#### Problems to solve
[1] In the account of foot pain, swap "neuromas" for "nerve growths" and write out everything from "Searching for a" down to "even going barefoot.".
[2] Sum up the account of foot pain in two sentences.

#### Passage to read
* * *
In high school, I experienced my first stress fracture in my right foot, and despite doctor’s orders to wear a walking boot every day, I only wore it about half the time I was directed. Three years later, I suffered two new stress fractures and once again found myself in a walking boot.

While the stress fractures ultimately healed, the pain never seemed to go away. When I went to college, I wasn’t prepared for how hard it would be to walk around campus. Not only that, but I would wake up in pain, regardless of what I had been doing the night before. Despite the discomfort, I grew accustomed to the pain and continued to practice ballet. Eventually, I assumed the pain would be my new normal, and I refused to stop dancing through my college career.

Searching for a solution

After college graduation the pain became intolerable and I finally stopped dancing. This was the start of my journey to living a pain-free life. Soon after returning home, I started experiencing constant, throbbing pain on the ball of my foot. I was diagnosed with Morton’s neuroma, a thickening of the tissue around the nerve between my toes.

I tried every kind of treatment option to fix the neuromas, including cortisone injections and sclerosant injections, but nothing worked. I finally had the neuromas surgically removed, but since nerves can grow back, one did and restarted the whole process. After the procedure, I began to experience odd, rock-like sensations in the bottom of my foot, which prevented me from wearing any type of shoe with a heel or even going barefoot.

At this point, I felt like I was almost out of options and feared the pain would continue to control my entire life. As a nurse, I have seen first-hand how the opioid epidemic is affecting people and knew that potentially dangerous medication routines would never be an option for me. Even more important, I didn’t want to rely on medication because I needed to be able to function and treat my patients. During work, I would sit at my desk when I had the chance, roughly every 15 to 20 minutes, and ice my foot. This was the only way I could find any relief and get through my shifts.
* * *
#### Data section
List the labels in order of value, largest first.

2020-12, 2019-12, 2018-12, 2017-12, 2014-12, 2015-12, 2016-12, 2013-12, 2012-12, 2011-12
* * *
#### Answers to the problems
[1]
Searching for a solution

After college graduation the pain became intolerable and I finally stopped dancing. This was the start of my journey to living a pain-free life. Soon after returning home, I started experiencing constant, throbbing pain on the ball of my foot. I was diagnosed with Morton’s neuroma, a thickening of the tissue around the nerve between my toes.

I tried every kind of treatment option to fix the nerve growths, including cortisone injections and sclerosant injections, but nothing worked. I finally had the nerve growths surgically removed, but since nerves can grow back, one did and restarted the whole process. After the procedure, I began to experience odd, rock-like sensations in the bottom of my foot, which prevented me from wearing any type of shoe with a heel or even going barefoot.

[2] After stress fractures in high school and three years later, the writer kept dancing ballet through constant foot pain in college, then stopped after graduation when the pain became intolerable. Diagnosed with Morton's neuroma, the writer tried injections and surgery without lasting success, refused risky medication as a nurse, and got through work shifts by icing the foot every 15 to 20 minutes.